🤖 AI Summary
This study addresses the ecological validity deficit of synthetically generated room impulse responses (RIRs) in monaural speech enhancement. To this end, we propose a frequency-dependent multi-band absorption coefficient modeling approach and integrate source and microphone directivity within the image-source method framework to construct a high-fidelity multi-band RIR (MB-RIR) dataset. Our method abandons the conventional single-band absorption assumption, substantially improving the fidelity of synthetic RIRs in characterizing real-world acoustic environments. The MB-RIR dataset is publicly available under an open-source, royalty-free license. Experiments on a real-RIR test set demonstrate that DeepFilterNet3 trained on MB-RIRs achieves a 0.51 dB improvement in signal-to-distortion ratio (SDR) and an 8.9-point gain in MUSHRA subjective listening scores over the baseline, confirming the enhanced generalizability and practical utility of the proposed approach.
📝 Abstract
We investigate the effects of four strategies for improving the ecological validity of synthetic room impulse response (RIR) datasets for monoaural Speech Enhancement (SE). We implement three features on top of the traditional image source method-based (ISM) shoebox RIRs: multiband absorption coefficients, source directivity and receiver directivity. We additionally consider mesh-based RIRs from the SoundSpaces dataset.
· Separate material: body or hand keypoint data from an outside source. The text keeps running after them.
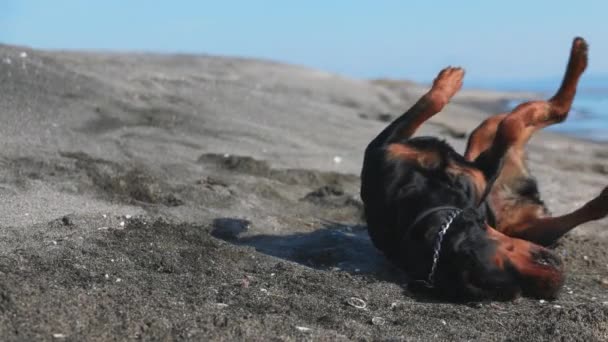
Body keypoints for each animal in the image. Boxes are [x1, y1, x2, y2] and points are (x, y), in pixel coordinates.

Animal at [360, 36, 608, 300]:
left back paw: (577, 55)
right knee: (552, 116)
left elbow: (432, 103)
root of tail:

We then train a DeepFilternet3 model for each RIR dataset and evaluate the performance on a test set of real RIRs both objectively and subjectively. We find that RIRs which use frequency-dependent acoustic absorption coefficients (MB-RIRs) can obtain +0.51dB of SDR and a +8.9 MUSHRA score when evaluated on real RIRs. The MB-RIRs dataset is publicly available for free download.